= James Sandler =

American investigative journalist

James Sandler is an American investigative journalist who was part of the New York Times team that won the 2004 Pulitzer Prize for Public Service. His work has appeared in the New York Times, the San Francisco Chronicle, Salon, on the CBS Evening News with Dan Rather and on PBS Frontline.

Sandler was born and raised in St. Louis, Missouri, where he attended Ladue Horton Watkins High School. Sandler dropped out of high school at the age of 16 and received his GED. He eventually graduated from the University of Florida in Gainesville with a degree in psychology, and subsequently obtained a master's degree in journalism from the University of California at Berkeley.

While at Berkeley, Sandler worked closely with Lowell Bergman, a former 60 Minutes producer who was portrayed by Al Pacino in the movie, The Insider. Following up on a tip provided by Bergman, Sandler and another student, Robin Stein, developed a story about deaths, injuries and environmental violations at a nationwide water and sewer pipe foundry. The New York Times hired Sandler and Stein to work with its reporters and continue their reporting.

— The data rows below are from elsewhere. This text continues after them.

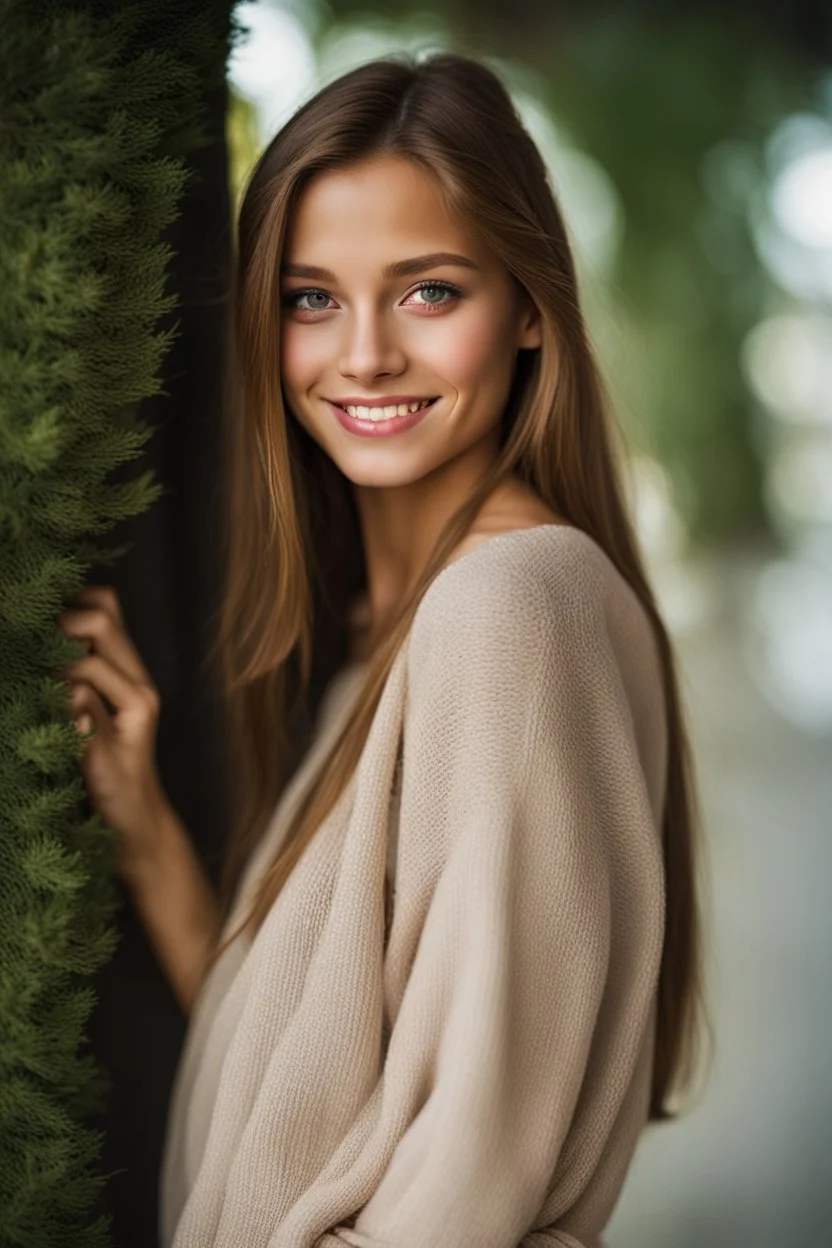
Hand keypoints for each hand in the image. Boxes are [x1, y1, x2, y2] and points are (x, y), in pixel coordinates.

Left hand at [57, 584, 168, 876]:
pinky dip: (56, 707)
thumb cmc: (102, 769)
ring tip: (36, 690)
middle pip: (100, 617)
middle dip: (57, 626)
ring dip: (50, 670)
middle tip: (35, 655)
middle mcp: (139, 681)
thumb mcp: (88, 714)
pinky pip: (80, 705)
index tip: (41, 624)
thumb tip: (28, 646)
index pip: (106, 602)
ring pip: (86, 661)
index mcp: (129, 669)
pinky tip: (52, 723)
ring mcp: (137, 709)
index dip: (70, 600)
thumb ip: (72, 679)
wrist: (133, 822)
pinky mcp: (122, 739)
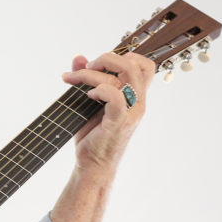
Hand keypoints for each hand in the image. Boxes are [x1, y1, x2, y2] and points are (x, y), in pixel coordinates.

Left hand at [61, 52, 154, 178]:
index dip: (125, 56)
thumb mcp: (87, 101)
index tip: (100, 63)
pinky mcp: (119, 122)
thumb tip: (78, 58)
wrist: (92, 165)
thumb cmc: (92, 135)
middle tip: (88, 67)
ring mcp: (131, 112)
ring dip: (94, 73)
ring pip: (123, 77)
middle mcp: (138, 102)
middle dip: (107, 58)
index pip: (145, 65)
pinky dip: (100, 90)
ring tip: (76, 80)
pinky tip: (88, 96)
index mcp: (135, 96)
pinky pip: (115, 97)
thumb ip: (86, 78)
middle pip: (135, 65)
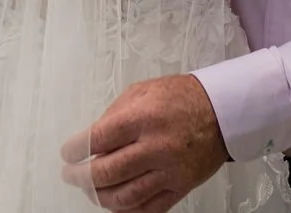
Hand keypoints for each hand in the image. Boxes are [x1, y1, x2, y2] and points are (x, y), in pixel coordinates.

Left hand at [60, 74, 227, 212]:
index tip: (68, 152)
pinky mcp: (181, 188)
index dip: (75, 149)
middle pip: (107, 173)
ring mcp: (169, 171)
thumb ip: (115, 114)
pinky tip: (114, 204)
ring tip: (90, 190)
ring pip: (124, 197)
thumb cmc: (181, 98)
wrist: (222, 112)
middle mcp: (156, 147)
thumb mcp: (143, 91)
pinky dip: (126, 211)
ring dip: (99, 197)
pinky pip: (148, 209)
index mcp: (144, 118)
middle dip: (81, 177)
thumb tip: (91, 140)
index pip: (98, 139)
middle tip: (71, 174)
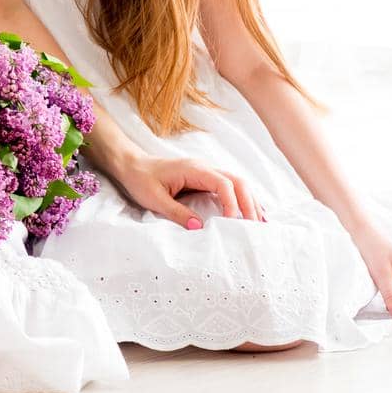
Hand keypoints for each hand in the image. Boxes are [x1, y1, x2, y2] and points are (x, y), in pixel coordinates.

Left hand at [113, 153, 264, 227]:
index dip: (232, 203)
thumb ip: (176, 212)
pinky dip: (241, 198)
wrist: (131, 165)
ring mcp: (205, 172)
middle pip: (237, 181)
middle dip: (249, 202)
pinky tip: (248, 212)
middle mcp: (204, 168)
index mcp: (194, 169)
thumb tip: (199, 228)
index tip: (234, 222)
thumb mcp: (154, 199)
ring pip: (236, 182)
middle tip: (257, 226)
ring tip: (260, 221)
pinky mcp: (203, 179)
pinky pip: (228, 186)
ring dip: (249, 200)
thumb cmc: (140, 179)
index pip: (223, 183)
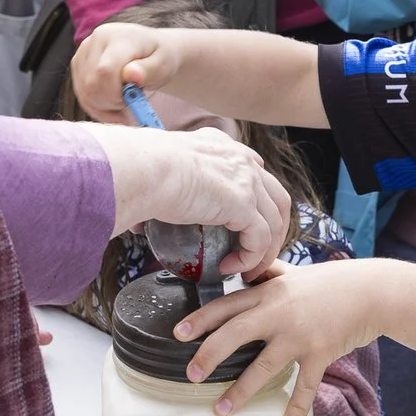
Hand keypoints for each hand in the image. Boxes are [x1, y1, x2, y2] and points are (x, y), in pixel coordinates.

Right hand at [71, 21, 176, 122]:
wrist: (150, 50)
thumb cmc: (159, 57)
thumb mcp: (163, 63)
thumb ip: (149, 70)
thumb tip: (131, 75)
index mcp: (118, 37)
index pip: (104, 71)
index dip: (115, 94)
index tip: (132, 100)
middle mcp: (95, 41)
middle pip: (90, 84)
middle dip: (111, 102)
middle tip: (130, 102)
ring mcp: (83, 52)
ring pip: (83, 92)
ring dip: (104, 107)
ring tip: (124, 102)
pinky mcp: (78, 65)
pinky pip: (81, 94)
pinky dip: (97, 107)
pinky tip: (113, 106)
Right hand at [86, 123, 292, 276]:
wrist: (144, 168)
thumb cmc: (139, 169)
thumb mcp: (156, 174)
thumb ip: (158, 195)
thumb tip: (141, 222)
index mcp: (221, 146)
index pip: (252, 170)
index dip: (255, 199)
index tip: (243, 223)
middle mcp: (240, 158)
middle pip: (275, 196)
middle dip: (273, 228)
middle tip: (255, 253)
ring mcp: (247, 180)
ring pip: (276, 220)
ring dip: (266, 249)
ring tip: (248, 270)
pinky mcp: (244, 204)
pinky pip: (260, 239)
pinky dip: (250, 257)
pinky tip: (230, 268)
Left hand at [176, 262, 381, 415]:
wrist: (372, 292)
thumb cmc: (332, 283)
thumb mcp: (295, 273)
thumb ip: (268, 273)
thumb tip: (245, 272)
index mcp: (270, 292)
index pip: (228, 305)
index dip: (201, 319)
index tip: (177, 334)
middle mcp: (280, 312)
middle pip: (236, 333)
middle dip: (209, 355)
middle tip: (190, 375)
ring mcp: (300, 335)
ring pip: (264, 367)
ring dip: (240, 391)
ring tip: (221, 411)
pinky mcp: (320, 353)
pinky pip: (305, 387)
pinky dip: (295, 410)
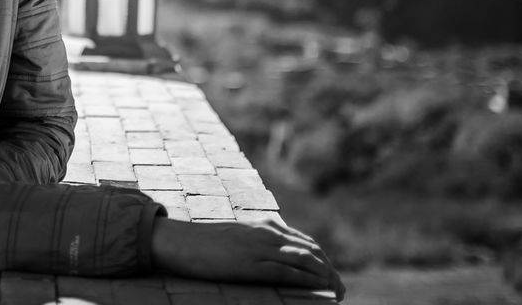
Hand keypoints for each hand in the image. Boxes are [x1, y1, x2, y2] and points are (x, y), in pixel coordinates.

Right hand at [149, 217, 344, 299]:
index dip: (323, 261)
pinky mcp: (252, 264)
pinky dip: (308, 281)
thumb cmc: (203, 243)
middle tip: (341, 292)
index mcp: (265, 226)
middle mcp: (267, 233)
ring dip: (326, 278)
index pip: (305, 242)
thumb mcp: (236, 238)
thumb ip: (257, 243)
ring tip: (337, 294)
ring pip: (305, 260)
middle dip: (330, 272)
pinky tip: (320, 290)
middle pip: (311, 251)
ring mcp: (260, 248)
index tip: (332, 279)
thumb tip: (273, 257)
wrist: (180, 241)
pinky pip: (288, 271)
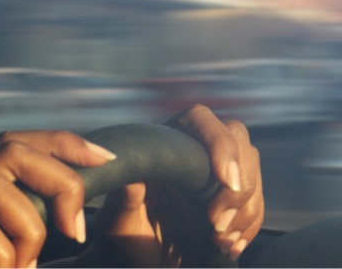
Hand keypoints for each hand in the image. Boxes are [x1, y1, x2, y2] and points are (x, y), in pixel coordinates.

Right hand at [0, 130, 115, 267]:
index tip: (105, 158)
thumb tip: (81, 226)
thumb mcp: (4, 266)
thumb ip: (28, 247)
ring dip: (26, 229)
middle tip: (75, 231)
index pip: (14, 145)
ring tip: (22, 268)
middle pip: (8, 148)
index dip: (62, 144)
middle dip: (58, 181)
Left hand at [79, 105, 263, 266]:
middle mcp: (193, 151)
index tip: (226, 180)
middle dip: (238, 187)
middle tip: (218, 224)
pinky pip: (256, 203)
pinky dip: (250, 226)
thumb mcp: (117, 223)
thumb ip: (123, 202)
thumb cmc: (122, 239)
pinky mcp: (231, 198)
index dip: (220, 144)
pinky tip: (232, 246)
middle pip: (238, 144)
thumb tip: (131, 179)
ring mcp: (215, 174)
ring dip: (245, 211)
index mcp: (163, 144)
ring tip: (220, 241)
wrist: (139, 260)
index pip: (199, 119)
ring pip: (252, 174)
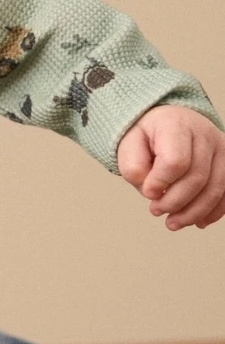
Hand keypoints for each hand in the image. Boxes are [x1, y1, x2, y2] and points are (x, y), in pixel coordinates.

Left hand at [118, 105, 224, 229]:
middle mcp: (203, 133)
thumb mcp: (128, 145)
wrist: (166, 120)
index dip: (161, 183)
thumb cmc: (145, 135)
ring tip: (172, 223)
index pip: (175, 160)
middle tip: (155, 211)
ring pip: (215, 188)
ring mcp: (220, 148)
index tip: (148, 193)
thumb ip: (134, 168)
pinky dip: (213, 211)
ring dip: (194, 212)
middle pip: (197, 177)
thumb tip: (152, 193)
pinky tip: (197, 222)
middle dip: (175, 202)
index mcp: (174, 124)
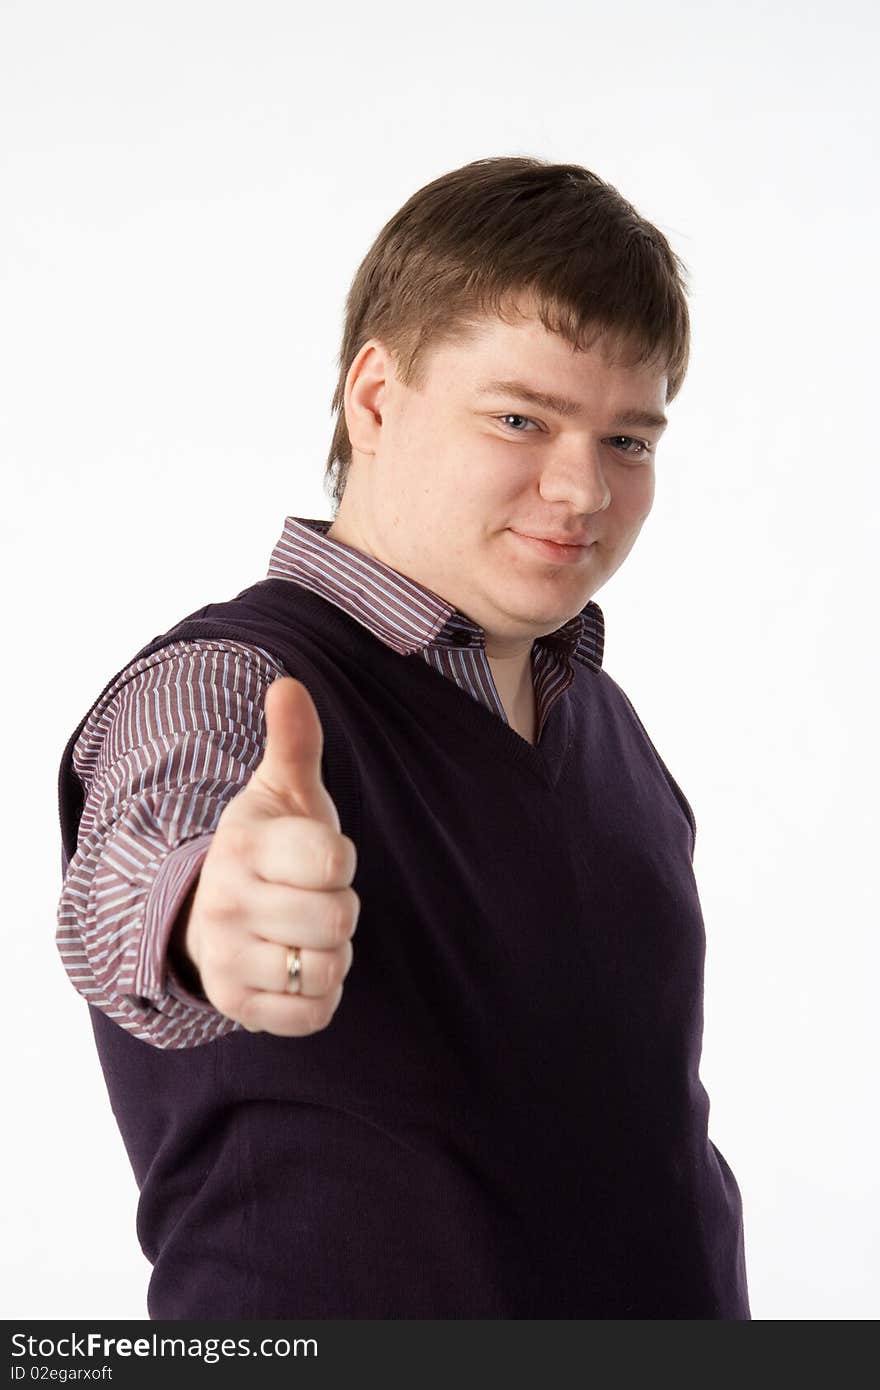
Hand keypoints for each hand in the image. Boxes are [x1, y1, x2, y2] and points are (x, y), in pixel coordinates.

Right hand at [176, 677, 358, 1035]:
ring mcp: (229, 959)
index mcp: (244, 847)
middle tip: (313, 896)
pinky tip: (299, 966)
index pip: (332, 861)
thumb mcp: (281, 791)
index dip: (341, 859)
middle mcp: (228, 905)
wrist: (208, 912)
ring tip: (305, 931)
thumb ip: (294, 741)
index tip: (321, 855)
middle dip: (340, 907)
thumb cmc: (268, 846)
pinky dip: (321, 994)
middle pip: (337, 920)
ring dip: (333, 953)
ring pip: (328, 969)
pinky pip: (314, 1014)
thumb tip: (288, 683)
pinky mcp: (239, 1006)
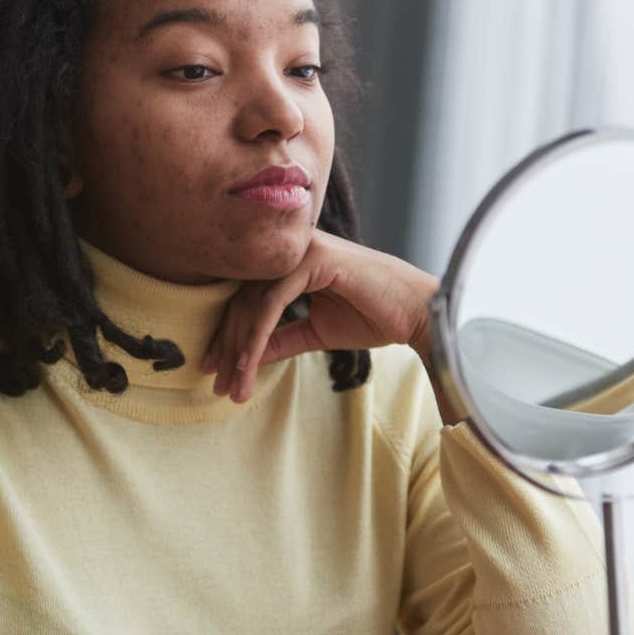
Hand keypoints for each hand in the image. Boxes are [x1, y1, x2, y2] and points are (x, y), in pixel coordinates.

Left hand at [202, 231, 439, 402]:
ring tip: (234, 385)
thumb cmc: (373, 317)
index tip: (216, 373)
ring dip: (239, 349)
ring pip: (253, 302)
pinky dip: (257, 336)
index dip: (228, 337)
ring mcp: (301, 249)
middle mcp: (291, 249)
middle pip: (242, 300)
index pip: (246, 299)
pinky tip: (248, 364)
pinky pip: (272, 301)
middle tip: (217, 385)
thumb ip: (279, 339)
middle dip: (227, 348)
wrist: (417, 314)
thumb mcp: (314, 333)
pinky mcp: (313, 258)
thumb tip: (244, 358)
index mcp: (290, 262)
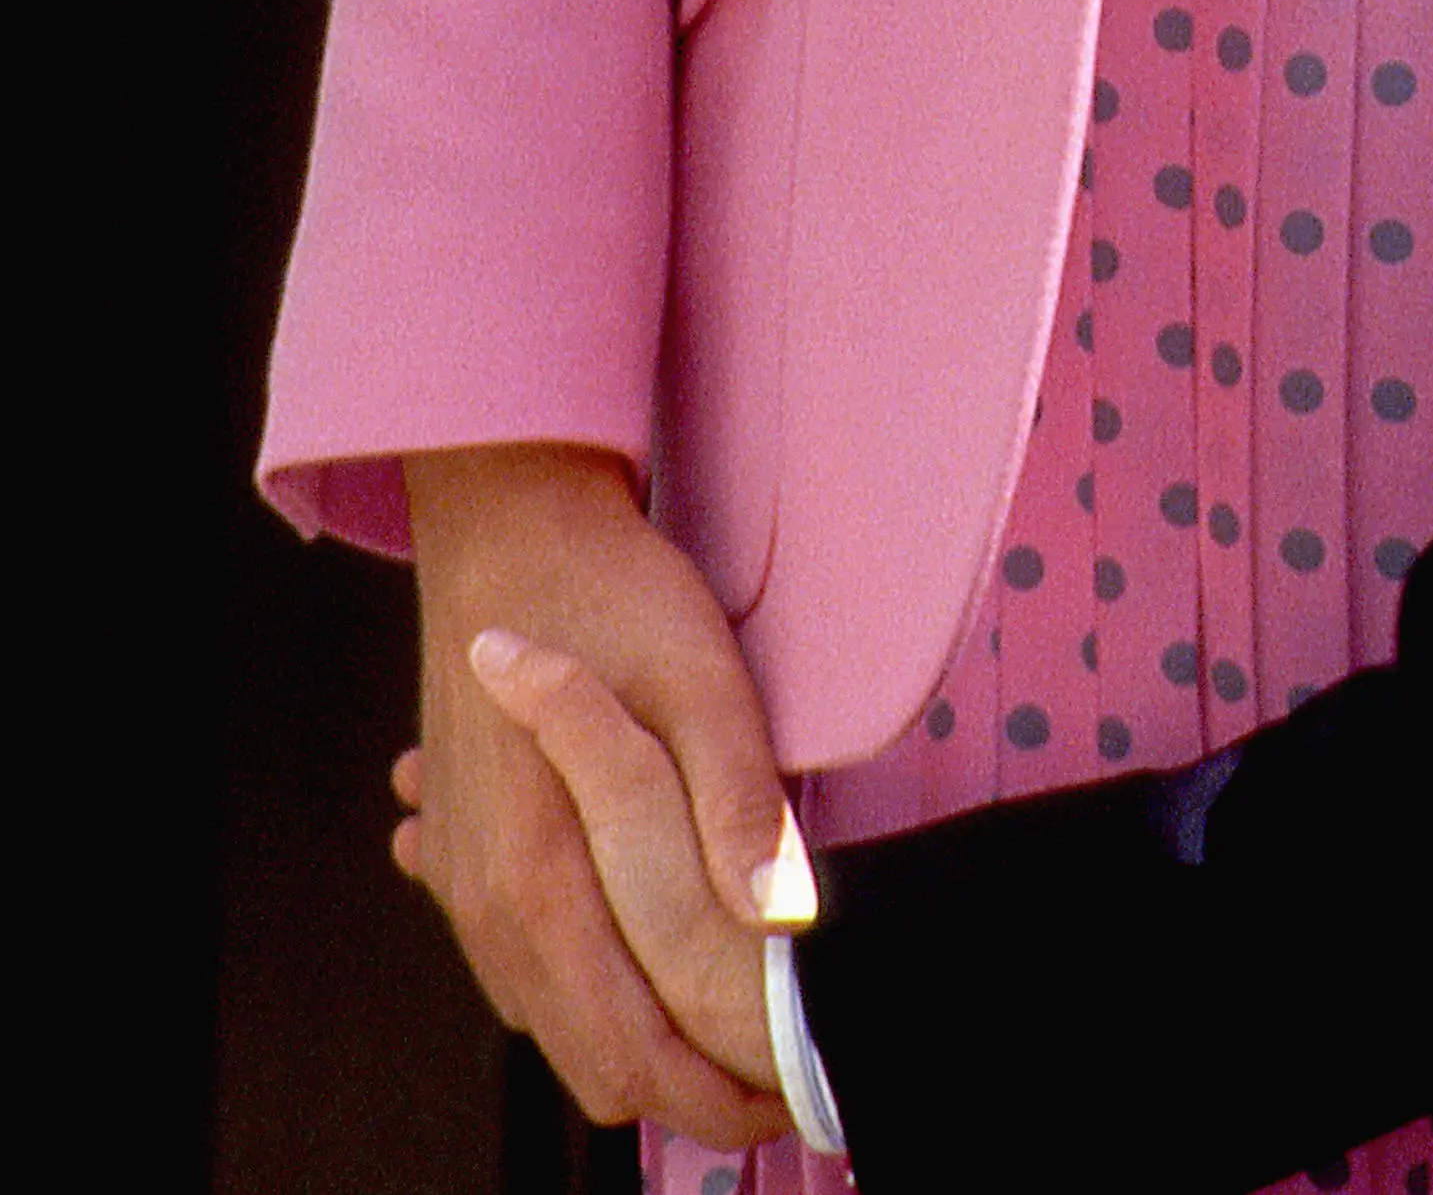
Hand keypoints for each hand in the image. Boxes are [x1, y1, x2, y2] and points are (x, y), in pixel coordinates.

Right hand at [464, 626, 797, 1098]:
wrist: (503, 524)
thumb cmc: (612, 596)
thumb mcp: (707, 683)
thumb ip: (740, 809)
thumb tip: (782, 926)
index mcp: (543, 884)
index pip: (629, 1056)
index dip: (712, 1099)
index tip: (785, 1100)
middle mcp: (487, 909)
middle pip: (588, 1061)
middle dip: (682, 1087)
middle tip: (772, 1068)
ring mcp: (460, 886)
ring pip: (549, 1020)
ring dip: (632, 1036)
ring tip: (723, 1013)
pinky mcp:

The story, called “Dangerous Business,” appeared as a three-day series on the front page of the New York Times in January 2003, and as a documentary on PBS Frontline. It won the 2004 Pulitzer Prize for Public Service, the 2004 Alfred I. duPont-Columbia University Award/Silver Baton, the 2004 Harvard University Goldsmith Prize for Investigative Reporting, the 2003 George Foster Peabody Award, and the 2003 Investigative Reporters and Editors Award for Investigative Network Television.

Sandler left journalism in 2008 to pursue a career in health care. He earned a master's degree in nursing from Vanderbilt University in Nashville, Tennessee, and currently works as a Family Nurse Practitioner.